Rubi franze a testa. “Em que sentido exatamente?”, Rubi questiona, num misto de receio e curiosidade.
“Além de ser onde nossas existências reais repousam enquanto estamos invocados em outro lugar, é para lá que vamos quando a nossa forma física é destruída, enquanto aguardamos a regeneração de um novo corpo.”
“É… não tinha isso de onde eu vim”, a diaba constata.
Até onde eu sei, quando nossa vida caía a zero, a gente tombava e tudo começava a ficar cinzento enquanto os olhos se embaçavam. Tinha uma brecha de alguns segundos para ser revivido, ou então a gente ia para a região de espera até reviver naturalmente no spawn, ela pensa, relembrando-se.
“Parece um lugar bem importante”, conclui Rubi.
“Alguns chamam esse plano de Reino Espiritual, pois, desde antigos guardiões de florestas até fantasmas amaldiçoados, é lá onde quase todos os espíritos que vagam por essa terra residem em algum momento. Os seres que surgem naturalmente nesse ambiente são chamados de Espíritos Verdadeiros.”
“E esses são os que vivem aqui nessa floresta. Certo?”
“Exato. São criaturas com um corpo formado de pura mana. Aqueles que residem em florestas normalmente manipulam a mana em seu estado mais natural. Porém, quando isso ocorre no outro plano, a mana é mais livre e possui efeitos mais poderosos. Isso é chamado de magia espiritual. Na prática, as duas possuem a mesma origem.”
“E a Yrah?”, Rubi pergunta, estendendo a raposa ao diabo. “Ela não é um espírito, mas tem alguma ligação com eles.”

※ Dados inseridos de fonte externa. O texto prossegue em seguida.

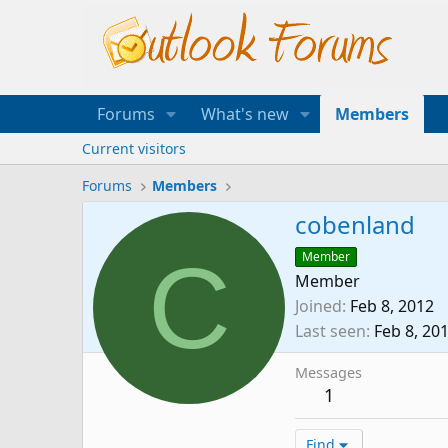
Forums
What's new
Members
Current visitors
Forums
Members
cobenland
C
Member
Member
Joined
Feb 8, 2012
Last seen
Feb 8, 20
Messages
1
Find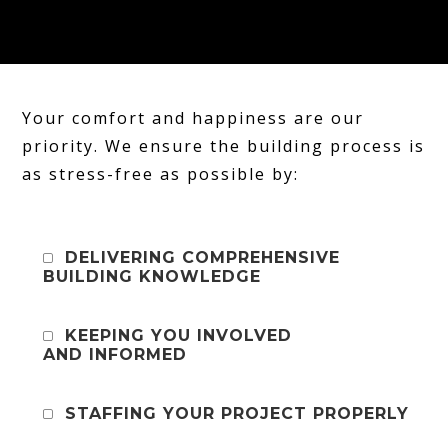
Your comfort and happiness are our
priority. We ensure the building process is
as stress-free as possible by:
DELIVERING COMPREHENSIVE
BUILDING KNOWLEDGE
KEEPING YOU INVOLVED
AND INFORMED
STAFFING YOUR PROJECT PROPERLY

“Bem, normalmente magia é capaz de interagir entre os planos. Lugares com muita concentração de mana em seu estado natural encurtam a distância de um plano para o outro e criam as regiões de magia densa. Se é espiritual ou natural, depende de qual lado tem mais mana. Nesses locais, além dos Espíritos Verdadeiros, criaturinhas como essa e aquele Ente brotam como água.
O diabo encara o teto da floresta antes de continuar. “Se não me engano, esse tipo de ser que nasce e depende da magia natural leva o nome de criatura feérica”, ele pontua.
“Saquei. E por que esse pessoal da magia natural é tão sensível à magia sombria?”
Byron ri baixo, o som quase abafado. “Bem, é porque eles não são capazes de lidar com uma forma tão superior de magia”, declara, enquanto sua cauda balança com calma predatória. “A nossa é muito mais refinada e complexa. Para seres que dependem de uma forma simples de magia para manter seus corpos funcionando, a interação entre as duas pode causar um grande impacto.”
Após a explicação, Rubi olha para a pequena Yrah em suas mãos. Ela sente o coração da vulpina batendo enquanto respira lentamente. “Então… não tem muito o que possamos fazer com ela por agora”, ela comenta.
Depois, traz a raposa para perto de si, abraçando o animal contra o peito com delicadeza, como um animal de pelúcia.
“E quanto a nós?”, questiona Byron.
“Bem, acho que podemos parar por aqui…” Antes de continuar, Rubi mais uma vez encara a raposa entre seus braços e, em seguida, olha para a arma de Byron fincada no chão, ao lado da garra-cinza morta. “Até que hoje foi um dia bom, não concorda?”
O demônio acena. “Se me permite, eu poderia dizer que foi bastante… proveitoso”, ele afirma com um sorriso largo.